My art and interests are such an obsession. Seeing Tendril “get it” so effortlessly and at such a young age makes one stop and contemplate where one is going or doing. Sometimes, I hate being alone with my thoughts, extended what-ifs, and theoretical if-only wormholes that last for hours and lead nowhere but perhaps YouTube. Other times, I am at peace with what I have done creatively and only wish to have given my life’s work a better opportunity to have been seen. It’s not about the money or the fleeting fame; I can guess what that is all about. I would hate to spend a chunk of my time being interviewed and forced to show up at parties and fund-raising functions. But having crowds of people see my pictures, sculptures, and installations together in some retrospective is a dream worth having …and getting. But how? At sixty, I feel like I have tried everything at least once.

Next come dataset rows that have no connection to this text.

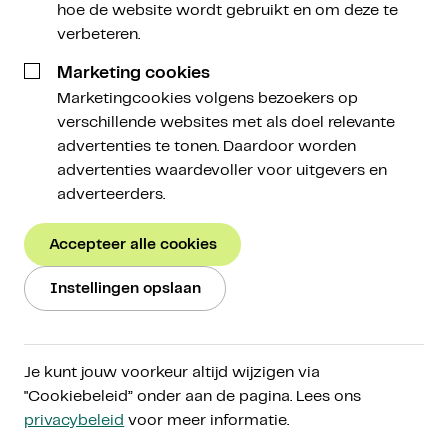
hoe de website wordt gebruikt en om deze te
25 februari 2024
verbeteren.
Marketing cookies
Marketingcookies volgens bezoekers op
verschillende websites met als doel relevante
advertenties te tonen. Daardoor worden
advertenties waardevoller voor uitgevers en
🧭 Een Nieuwe Koers: het kompas voor de
adverteerders.
serieuze cryptobelegger.
Accepteer alle cookies
Deze week in de marktupdate: de inflow van de spot
bitcoin ETF’s accelereert. De netinflow afgelopen
Instellingen opslaan
week was vier dagen op rij ongeveer 500 miljoen
dollar. Komt dit alleen door toenemende
institutionele adoptie of worden ook retailbeleggers
wakker?
Je kunt jouw voorkeur altijd wijzigen via
"Cookiebeleid” onder aan de pagina. Lees ons
Ook de altcoinmarkt leeft weer op. We zagen ether
privacybeleid
voor meer informatie.
uitbreken en ook andere altcoins hielden bitcoin bij.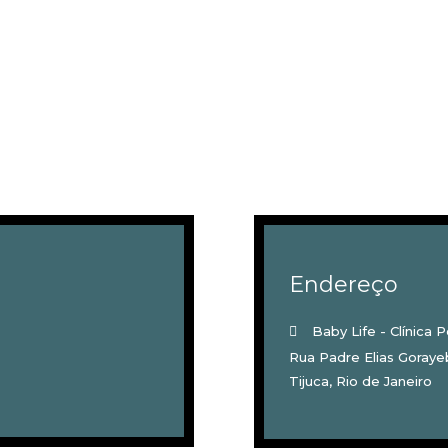
Endereço
Baby Life - Clínica P
Rua Padre Elias Goraye
Tijuca, Rio de Janeiro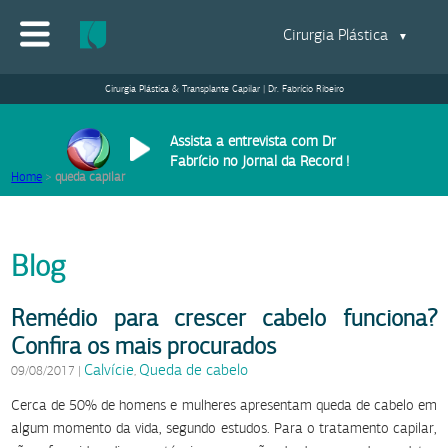
Cirurgia Plástica
▼
Cirurgia Plástica & Transplante Capilar | Dr. Fabrício Ribeiro
Assista a entrevista com Dr
Fabrício no Jornal da Record !
Home
>
queda capilar
Blog
Remédio para crescer cabelo funciona?
Confira os mais procurados
Calvície
Queda de cabelo
09/08/2017
|
,
Cerca de 50% de homens e mulheres apresentam queda de cabelo em
algum momento da vida, segundo estudos. Para o tratamento capilar,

These dreams are not something you stumble on later in life but have followed me and my Byzantine psyche forever. This non-stop self-castigation has hindered my growth and upset the apple cart of well-intended visual pronouncements. I had already gone through the phase of blaming everyone around me for extraneous domestic obligations like helping with the dishes or taking out the trash, deviating my artistic course by suggesting I teach or volunteer at a homeless center; the last straw was my art dealer’s disapproval and disparaging candor toward my attention gripping nouvelle nuances in the form of psychedelic paper-mâché reproductions of milieu floral arrangements from sixteenth-century portrait paintings.

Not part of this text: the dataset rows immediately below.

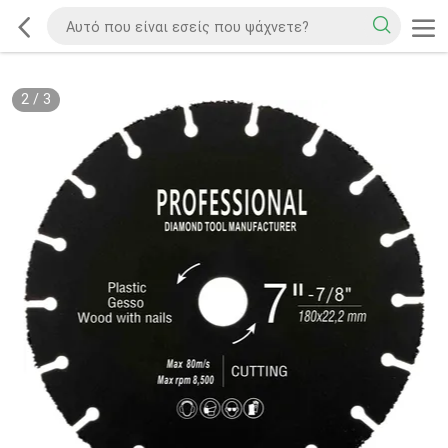
2
/
3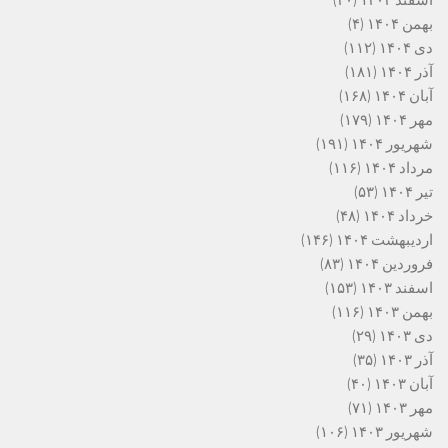
بهمن ۱۴۰۴
(۴)
دی ۱۴۰۴
(۱۱۲)
آذر ۱۴۰۴
(۱۸۱)
آبان ۱۴۰۴
(۱۶۸)
مهر ۱۴۰۴
(۱۷۹)
شهریور ۱۴۰۴
(۱۹۱)
مرداد ۱۴۰۴
(۱۱۶)
تیر ۱۴۰۴
(۵۳)
خرداد ۱۴۰۴
(۴۸)
اردیبهشت ۱۴۰۴
(۱۴۶)
فروردین ۱۴۰۴
(۸۳)
اسفند ۱۴۰۳
(۱۵۳)
بهمن ۱۴۰۳
(۱۱۶)
دی ۱۴۰۳
(۲۹)
آذر ۱۴۰۳
(۳۵)
آبان ۱۴۰۳
(۴۰)
مهر ۱۴۰۳
(۷۱)
شهریور ۱۴۰۳
(۱۰۶)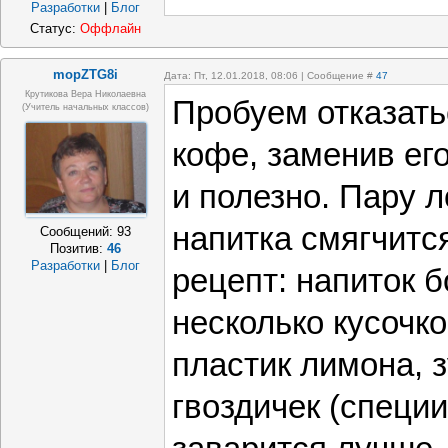
Разработки
|
Блог
Статус:
Оффлайн
mopZTG8i
Дата: Пт, 12.01.2018, 08:06 | Сообщение #
47
Крутикова Вера Николаевна
Пробуем отказатьс
(учитель начальных классов)
кофе, заменив ег
и полезно. Пару л
напитка смягчит
Сообщений:
93
Позитив:
46
Разработки
|
Блог
рецепт: напиток 
несколько кусочк
пластик лимона, з
гвоздичек (специи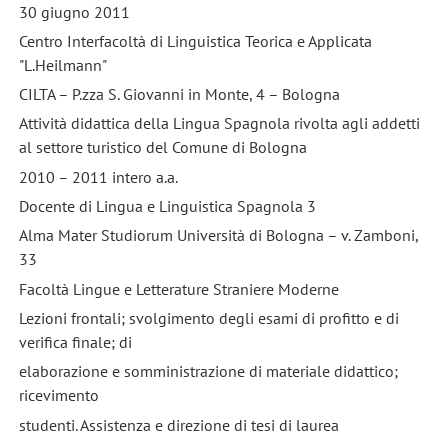
30 giugno 2011
Centro Interfacoltà di Linguistica Teorica e Applicata
"L.Heilmann"
CILTA – P.zza S. Giovanni in Monte, 4 – Bologna
Attività didattica della Lingua Spagnola rivolta agli addetti
al settore turistico del Comune di Bologna
2010 – 2011 intero a.a.
Docente di Lingua e Linguistica Spagnola 3
Alma Mater Studiorum Università di Bologna – v. Zamboni,
33
Facoltà Lingue e Letterature Straniere Moderne
Lezioni frontali; svolgimento degli esami di profitto e di
verifica finale; di
elaborazione e somministrazione di materiale didattico;
ricevimento
studenti. Assistenza e direzione di tesi di laurea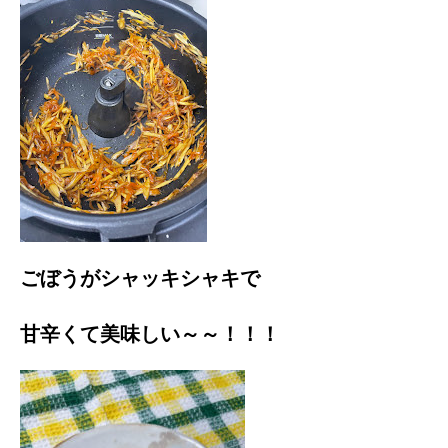
ごぼうがシャッキシャキで
甘辛くて美味しい～～！！！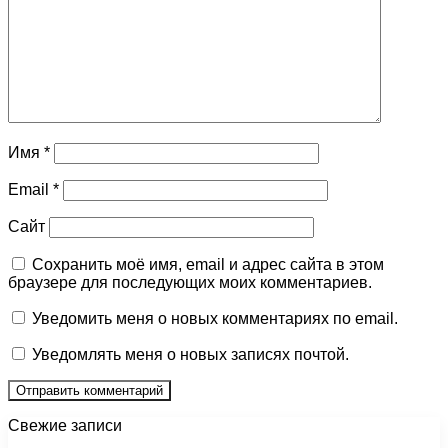
Имя
*
Email
*
Сайт
Сохранить моё имя, email и адрес сайта в этом
браузере для последующих моих комментариев.
Уведомить меня о новых комментариях по email.
Уведомлять меня о новых записях почтой.
Свежие записи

When I created these works, they were exquisite and a feast for the eye, soothing the most irritable of discriminating tastes. I was pretty proud and had spent several years researching and perfecting my process and concerns, but to no avail. They didn’t sell, and travails soon appeared as I went loco in a lazy state of passive resentments and incorrigible bad behavior best described as blatant licentiousness carried out with a devil may care attitude, shocking to all who loved me or ever tried to engage me in the simple arithmetic of life. There was a time when I stopped answering my phone, wouldn’t leave the house, and binge-watched all the CSIs.

My partner would try and understand but finally gave up after I started spending savings on second and third-tier talent agents, copyright lawyers, and regressive primal scream therapy. It wasn’t until I reached the end of my rope by touching rock bottom that this addiction of mine was surely going to get the best of me. I felt like a Moby Dick parable; I was the old harpoon that Captain Ahab would throw out into the vast ocean when necessity beckoned, all wet and rusted with remnants of blood and whale blubber stuck to the end of the dull point of the spear. “Wake up, man,” I heard myself say more than once and decided then to reconnect with colleagues, some friends, and maybe some gallerists from the good old days.

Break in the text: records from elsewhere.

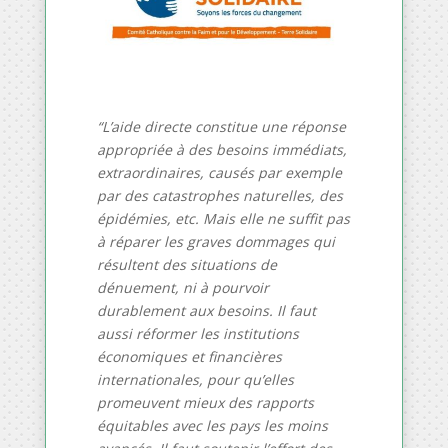
“L’aide directe constitue une réponse
appropriée à des besoins immédiats,
extraordinaires, causés par exemple
par des catastrophes naturelles, des
épidémies, etc. Mais elle ne suffit pas
à réparer les graves dommages qui
résultent des situations de
dénuement, ni à pourvoir
durablement aux besoins. Il faut
aussi réformer les institutions
économiques et financières
internationales, pour qu’elles
promeuvent mieux des rapports
équitables avec les pays les moins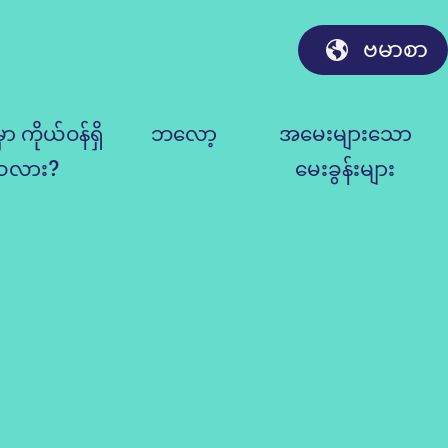
ဗမာစာ
ှာ ကိုယ်ဝန်ရှိ
ဘလော့
အမေးများသော
သလား?
မေးခွန်းများ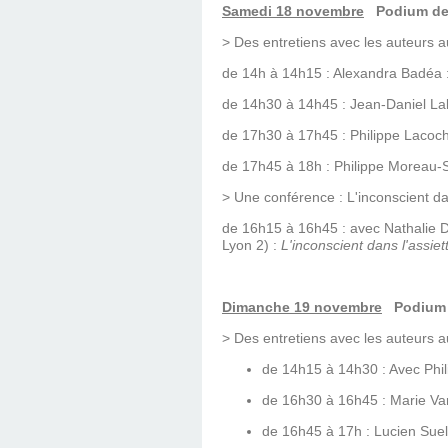
Samedi 18 novembre
Podium de 
> Des entretiens avec les auteurs au
de 14h à 14h15 : Alexandra Badéa 
de 14h30 à 14h45 : Jean-Daniel La
de 17h30 à 17h45 : Philippe Lacoc
de 17h45 à 18h : Philippe Moreau-
> Une conférence : L'inconscient dan
de 16h15 à 16h45 : avec Nathalie D
Lyon 2) :
L'inconscient dans l'assiet
Dimanche 19 novembre
Podium d
> Des entretiens avec les auteurs au
de 14h15 à 14h30 : Avec Phil
de 16h30 à 16h45 : Marie Var
de 16h45 à 17h : Lucien Suel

So here I am, sitting in my car, ready to get back on track again, prepared to face the music and participate in the game of life without the need to win or feel victimized by my own internal combustible ego. Imagine being so self-consumed with your work that everything else is an obstacle or a bad deal, a waste of time and in some cases a miscarriage of legitimacy.

Vitamins anyone? I got my first check-up in years, and besides a tic of high blood pressure and a deficiency in vitamin D, I was good to go and more or less start a whole health regime backed by science and calculated to keep my calorie intake down below 2000 and run two to three miles a day for starters, “Ring.” Excuse me, that’s my phone. It looks like the doctor’s office, and I just mentioned them, “Hello, Yes? Really? OK, Thank you, I will.” That was the doctor. He said I had a suspicious growth on my liver and needed to come in for more tests and an MRI. “Ha.”